Subject to course/weather/pacing – usually you will know the marathon course in detail. What you won’t know is the weather and you have to factor this in. Some rain, some slight chilliness, light breezes – these are all fairly negligible. But if the temperature when you are actually racing is heading towards 19 celcius or more (and that’s a shade temperature, so you may exposed to something higher) you have to be sensible. The elites do this; I have sat several times at the elite athletes briefing at the Berlin Marathon. It’s held at noon the day before the race, and they have clear data on temperature; humidity; and wind speed and direction. Often this is just perfect – the various World Records show what is possible there. But when it’s a tad too warm, the elites, whatever they have stated at the press conference two or three days earlier, will rein in their target pace by a minute or two       

·         Have a hierarchy of goals from ‘ultimate’ to ‘acceptable’ – This helps when you are out on the road deep into the race and it’s starting to hurt  - if 2.59.59 is your highest hope on the day, then whatever the frustration and bittersweet feeling it may generate, 3.00 or 3.01 is incredibly close to that, so keep pushing for whatever you can get on the day; you’ll be even more annoyed with hindsight if you don’t.  As a coach, a 2.59 and 3.01 performance are physically almost identical performances, and ditto when you look on the margins of 2.45; 3.30 etc.
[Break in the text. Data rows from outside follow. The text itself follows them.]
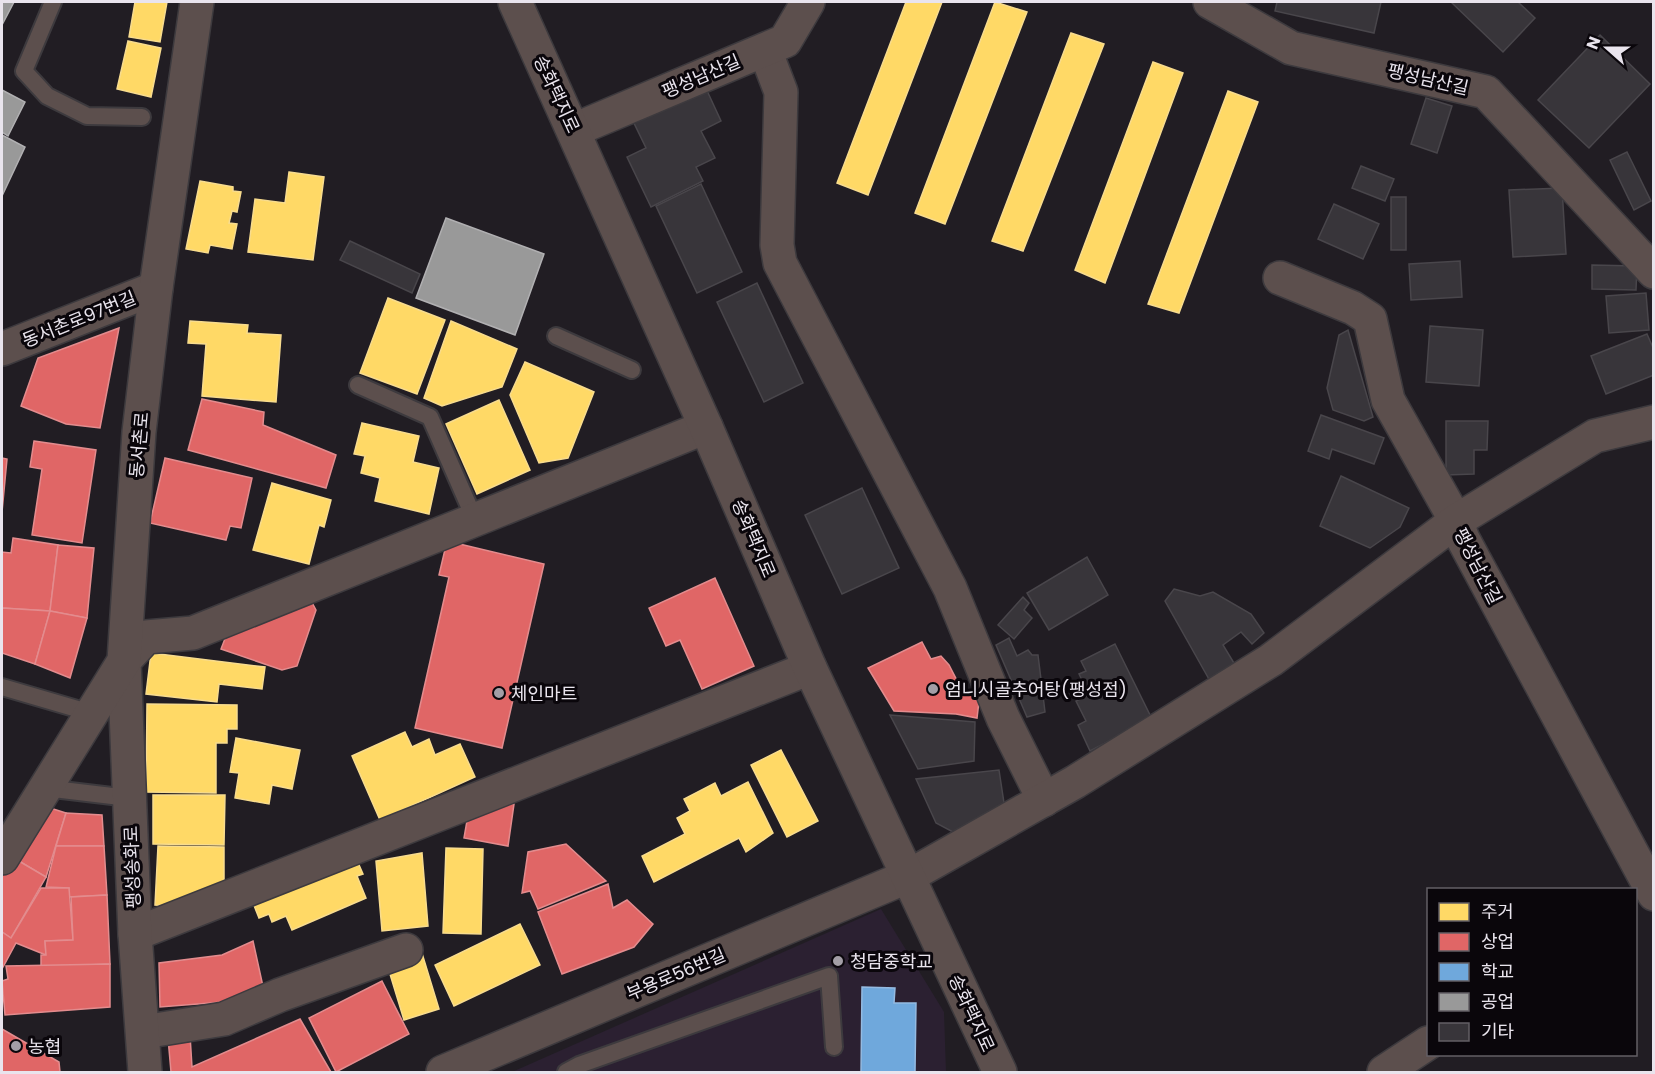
<svg xmlns="http://www.w3.org/2000/svg" width="1655" height="1074" viewBox="0 0 1655 1074" font-family="Poppins,'Noto Sans KR',sans-serif">
	<style>
		.built { fill: #2b2031 }
		.homes { fill: #ffd966; stroke: #f8dc8e; stroke-width: 1.5 }
		.shops { fill: #e06666; stroke: #e38c8e; stroke-width: 1.5 }
		.schools { fill: #6fa8dc; stroke: #94bae1; stroke-width: 1.5 }
		.industry { fill: #999; stroke: #b1b0b2; stroke-width: 1.5 }
		.building { fill: #38353a; stroke: #49464b; stroke-width: 1.5 }
		.lines { fill: none; stroke-linecap: round; stroke-linejoin: round }
		.service-casing { stroke: #3d3a3e; stroke-width: 20 }
		.minor-casing { stroke: #3d3a3e; stroke-width: 36 }
		.tertiary-casing { stroke: #3d3a3e; stroke-width: 36 }
		.service { stroke: #5c4f4d; stroke-width: 16 }
		.minor { stroke: #5c4f4d; stroke-width: 33 }
		.tertiary { stroke: #5c4f4d; stroke-width: 33 }
		.poi-dot { fill: #a39ea6; stroke: #0a060b; stroke-width: 2 }
		.labels { text-anchor: middle; dominant-baseline: central; stroke-width: 6; stroke-linejoin: round; paint-order: stroke }
		.street-label { font-size: 18px; fill: #e9e4ed; stroke: #0a060b }
		.poi-label { font-size: 18px; fill: #e9e4ed; stroke: #0a060b; text-anchor: start }
	</style>
	<rect width="100%" height="100%" fill="#211d23"/>
	<!-- built -->
	<polygon class="built" points="881,909 944,1012 946,1072 512,1072"/>
	<!-- homes -->
	<g class="homes">
		<polygon points="135,2 167,2 160,42 129,37"/>
		<polygon points="906,2 942,2 868,195 837,183"/>
		<polygon points="995,2 1027,12 945,224 915,213"/>
		<polygon points="1071,33 1104,44 1023,251 992,241"/>
		<polygon points="128,41 161,48 151,97 117,89"/>
		<polygon points="1153,62 1183,73 1105,283 1075,270"/>
		<polygon points="1228,91 1258,102 1179,313 1148,304"/>
		<polygon points="289,172 324,177 313,260 248,252 255,199 285,203"/>
		<polygon points="200,181 233,187 233,191 241,192 237,212 232,211 229,223 237,224 232,249 210,245 208,253 186,249"/>
		<polygon points="388,298 445,320 417,394 360,373"/>
		<polygon points="190,321 248,325 247,333 281,335 276,402 202,396 206,344 188,343"/>
		<polygon points="451,321 517,349 502,387 442,406 424,398"/>
		<polygon points="525,362 594,392 568,458 539,463 510,395"/>
		<polygon points="499,400 530,470 477,494 446,424"/>
		<polygon points="362,423 419,436 413,462 439,468 429,514 375,501 380,478 361,473 365,456 354,454"/>
		<polygon points="272,483 331,500 324,527 319,525 309,564 253,550"/>
		<polygon points="151,653 265,667 262,689 219,684 217,702 146,694"/>
		<polygon points="147,704 237,705 237,729 227,729 227,743 216,743 216,793 146,792"/>
		<polygon points="405,732 412,747 429,739 435,755 460,744 475,777 380,820 352,756"/>
		<polygon points="236,738 300,750 292,789 272,785 269,804 235,798 239,773 230,772"/>
		<polygon points="781,750 818,821 787,837 751,765"/>
		<polygon points="748,782 773,833 746,852 739,838 654,882 642,856 685,834 677,818 690,811 684,799 715,783 721,796"/>
		<polygon points="153,795 225,795 224,845 153,844"/>
		<polygon points="158,846 224,847 224,883 193,907 155,905"/>
		<polygon points="446,848 483,849 481,934 443,933"/>
		<polygon points="422,853 428,926 382,931 376,861"/>
		<polygon points="356,858 363,874 357,876 366,898 292,930 286,916 272,922 269,914 259,918 253,903"/>
		<polygon points="520,924 540,965 454,1006 435,965"/>
		<polygon points="421,950 439,1009 404,1020 386,961"/>
	</g>
	<!-- shops -->
	<g class="shops">
		<polygon points="119,328 100,428 66,424 21,406 38,358"/>
		<polygon points="202,399 264,412 263,425 336,455 326,488 188,450"/>
		<polygon points="34,441 96,450 82,543 32,535 42,469 30,467"/>
		<polygon points="2,458 7,459 2,512"/>
		<polygon points="165,458 252,478 241,528 230,526 226,540 150,523"/>
		<polygon points="13,538 58,545 50,611 2,608 2,552 11,553"/>
		<polygon points="447,541 544,564 502,748 415,728 449,577 439,575"/>
		<polygon points="58,545 94,548 87,618 50,611"/>
		<polygon points="715,578 754,666 702,689 680,640 666,646 649,608"/>
		<polygon points="309,597 316,610 297,666 282,670 221,649 231,623"/>
		<polygon points="2,608 50,611 35,664 2,653"/>
		<polygon points="50,611 87,618 70,678 35,664"/>
		<polygon points="922,642 931,659 941,656 949,665 963,692 980,693 977,718 956,714 894,711 868,668"/>
		<polygon points="496,801 514,804 508,846 464,838 468,815"/>
		<polygon points="47,807 66,813 46,877 12,857"/>
		<polygon points="66,813 102,815 104,846 56,846"/>
		<polygon points="566,844 606,881 538,909 530,891 522,893 528,852"/>
		<polygon points="56,846 104,846 107,895 68,897 69,888 46,887"/>
		<polygon points="12,857 46,877 11,938 2,932 2,876"/>
		<polygon points="608,884 613,908 627,900 653,924 634,947 562,974 538,912"/>
		<polygon points="41,888 69,888 73,940 45,941 46,955 16,943 2,969 2,932 11,938"/>
		<polygon points="107,895 110,964 41,967 41,955 46,955 45,941 73,940 71,897"/>
		<polygon points="253,941 264,991 236,1001 160,1007 159,963 222,955"/>
		<polygon points="110,964 110,1007 5,1015 2,981 8,979 6,966"/>
		<polygon points="382,981 409,1034 336,1072 309,1018"/>
		<polygon points="300,1019 331,1072 171,1072 168,1038 190,1035 192,1067"/>
		<polygon points="2,1029 59,1062 60,1072 2,1072"/>
	</g>
	<!-- schools -->
	<polygon class="schools" points="862,987 895,988 894,1003 916,1003 915,1072 861,1072"/>
	<!-- industry -->
	<g class="industry">
		<polygon points="2,2 14,2 2,25"/>
		<polygon points="2,90 25,102 8,136 2,132"/>
		<polygon points="2,135 25,147 2,196"/>
		<polygon points="446,218 544,254 515,335 416,298"/>
	</g>
	<!-- building -->
	<g class="building">
		<polygon points="1277,2 1381,2 1374,33 1275,11"/>
		<polygon points="1454,2 1518,2 1535,18 1503,52 1452,3"/>
		<polygon points="1600,35 1650,84 1589,148 1538,100"/>
		<polygon points="703,82 721,121 701,131 715,158 696,167 703,181 651,207 627,157 646,148 631,117"/>
		<polygon points="1426,98 1452,106 1437,153 1411,144"/>
		<polygon points="1627,152 1651,201 1634,210 1610,160"/>
		<polygon points="1361,166 1394,179 1385,201 1352,188"/>
		<polygon points="701,184 742,272 697,293 656,206"/>
		<polygon points="1562,188 1566,254 1513,257 1509,190"/>
		<rect x="1391" y="197" width="15" height="53"/>
		<polygon points="1334,204 1379,224 1363,259 1318,239"/>
		<polygon points="350,241 420,274 412,293 340,260"/>
		<polygon points="1460,261 1462,297 1411,300 1409,264"/>
		<polygon points="1592,265 1637,266 1636,290 1592,289"/>
		<polygon points="757,283 803,383 764,402 717,302"/>
		<polygon points="1646,293 1649,330 1609,333 1606,296"/>
		<polygon points="1430,326 1483,330 1479,386 1426,382"/>
		<polygon points="1348,330 1373,417 1364,421 1333,410 1327,388 1339,335"/>
		<polygon points="1647,334 1654,350 1654,375 1606,394 1591,356"/>
		<polygon points="1321,415 1384,438 1374,464 1332,449 1329,459 1308,451"/>
		<polygon points="1446,421 1488,421 1487,450 1474,450 1474,474 1446,475"/>
		<polygon points="1341,476 1409,508 1400,527 1370,548 1320,526"/>
		<polygon points="862,488 899,568 842,594 805,515"/>
		<polygon points="1087,557 1108,595 1049,630 1027,593"/>
		<polygon points="1174,589 1200,596 1213,592 1251,614 1264,633 1252,644 1241,632 1223,645 1234,663 1210,681 1165,601"/>
		<polygon points="1023,597 1029,603 1024,610 1032,618 1014,639 998,625"/>
		<polygon points="1009,638 1017,656 1028,650 1032,655 1038,655 1045,712 1027,717 996,645"/>
		<polygon points="1115,644 1152,719 1090,751 1078,725 1086,721 1076,701 1089,695 1079,674 1086,671 1081,661"/>
		<polygon points="890,715 975,722 974,761 918,769"/>
		<polygon points="999,770 1004,803 965,831 953,832 936,823 916,779"/>
	</g>
	<g class="lines">
		<!-- service casing -->
		<g class="service-casing">
			<g id="service">
				<polyline points="53,2 24,71 47,96 87,116 142,117"/>
				<polyline points="556,336 632,370"/>
				<polyline points="358,385 430,417 475,520"/>
				<polyline points="2,687 91,713"/>
				<polyline points="45,788 129,798"/>
				<polyline points="566,1072 579,1065 829,976 834,1047"/>
			</g>
		</g>
		<!-- minor casing -->
		<g class="minor-casing">
			<g id="minor">
				<polyline points="1210,2 1291,48 1486,92 1654,272"/>
				<polyline points="765,50 781,92 777,245 780,263 950,588 1003,718 1044,800"/>
				<polyline points="574,130 785,41 808,2"/>
				<polyline points="1280,278 1353,308 1370,319 1388,400 1456,521 1463,539 1654,894"/>
				<polyline points="2,349 156,288"/>
				<polyline points="135,934 810,668"/>
				<polyline points="143,1032 224,1019 280,995 406,950"/>
				<polyline points="145,1072 135,934 124,661 146,637 193,633 706,427"/>
				<polyline points="443,1072 909,876 1075,782 1271,660 1456,521 1595,436 1654,422"/>
				<polyline points="1384,1072 1428,1043"/>
			</g>
		</g>
		<!-- tertiary casing -->
		<g class="tertiary-casing">
			<g id="tertiary">
				<polyline points="515,2 706,427 810,668 1000,1072"/>
				<polyline points="2,858 124,661 139,432 156,288 197,2"/>
			</g>
		</g>
		<!-- service -->
		<use href="#service" class="service"/>
		<!-- minor -->
		<use href="#minor" class="minor"/>
		<!-- tertiary -->
		<use href="#tertiary" class="tertiary"/>
	</g>
	<!-- markers -->
	<g class="poi-dot">
		<circle cx="933" cy="689" r="6"/>
		<circle cx="499" cy="693" r="6"/>
		<circle cx="838" cy="961" r="6"/>
		<circle cx="16" cy="1046" r="6"/>
	</g>
	<g class="labels">
		<!-- street labels -->
		<g class="street-label">
			<text transform="translate(701 76) rotate(-23)">팽성남산길</text>
			<text transform="translate(1428 79) rotate(13)">팽성남산길</text>
			<text transform="translate(557 94) rotate(65)">송화택지로</text>
			<text transform="translate(79 319) rotate(-22)">동서촌로97번길</text>
			<text transform="translate(139 445) rotate(-85)">동서촌로</text>
			<text transform="translate(754 538) rotate(67)">송화택지로</text>
			<text transform="translate(1478 566) rotate(63)">팽성남산길</text>
			<text transform="translate(132 867) rotate(-92)">팽성송화로</text>
			<text transform="translate(676 974) rotate(-23)">부용로56번길</text>
			<text transform="translate(972 1013) rotate(65)">송화택지로</text>
		</g>
		<!-- poi labels -->
		<g class="poi-label">
			<text x="945" y="689">엄니시골추어탕(팽성점)</text>
			<text x="511" y="693">체인마트</text>
			<text x="850" y="961">청담중학교</text>
			<text x="28" y="1046">농협</text>
		</g>
	</g>
	<!-- border -->
	<rect width="1655" height="1074" fill="none" stroke="#e9e4ed" stroke-width="6"/>
	<!-- legend -->
	<rect x="1427" y="888" width="210" height="168" fill="#0a060b" stroke="#635f65" stroke-width="1.5"/>
	<rect x="1439" y="903" width="30" height="18" fill="#ffd966" stroke="#635f65" stroke-width="1.5"/>
	<text x="1481" y="918" font-size="18" fill="#e9e4ed">주거</text>
	<rect x="1439" y="933" width="30" height="18" fill="#e06666" stroke="#635f65" stroke-width="1.5"/>
	<text x="1481" y="948" font-size="18" fill="#e9e4ed">상업</text>
	<rect x="1439" y="963" width="30" height="18" fill="#6fa8dc" stroke="#635f65" stroke-width="1.5"/>
	<text x="1481" y="978" font-size="18" fill="#e9e4ed">학교</text>
	<rect x="1439" y="993" width="30" height="18" fill="#999999" stroke="#635f65" stroke-width="1.5"/>
	<text x="1481" y="1008" font-size="18" fill="#e9e4ed">공업</text>
	<rect x="1439" y="1023" width="30" height="18" fill="#38353a" stroke="#635f65" stroke-width="1.5"/>
	<text x="1481" y="1038" font-size="18" fill="#e9e4ed">기타</text>
	<!-- north arrow -->
	<g transform="translate(1607 48) rotate(291)" stroke="#0a060b" stroke-width="4.5" paint-order="stroke">
	<path d="M0-4.5L10 22L0 15L-10 22Z" fill="#e9e4ed"/>
	<text y="-9" font-size="16" font-weight="bold" text-anchor="middle" fill="#e9e4ed">N</text>
	</g>
</svg>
Personally I suggest 2 or 3 minutes shy of the best goal is very good running on the day; if you are more than 5 or 6 minutes out, then it’s been a tad disappointing.      

The above points may all sound very cautious and conservative and for the majority of marathoners that’s the usual trend but there are also a significant minority who can benefit from a bit of a nudge. Often these are the people who are desperate to get sub 3.00, 3.15 or whatever, and I’m convinced that whilst 2.59.59  or 3.14.59 would indeed be a solid result at that stage, there’s more in the tank and they can aim maybe 2 or 3 minutes faster. Just as there has to be a load of people running 3.03 and 3.33, so there has to be a pool who pile in at 2.56 or 3.26.

I’ve deliberately not yet mentioned those conversion tables. Some of them seem very sensible though there are some that give incredibly ‘tight’ conversions (there’s one which offer a 2.46 marathon for an 80 minute half, come on) which I doubt that the coaches who have compiled the data ever achieve with people they coach.  What they don’t do is anything that relates to a given runner at a given stage of training and racing.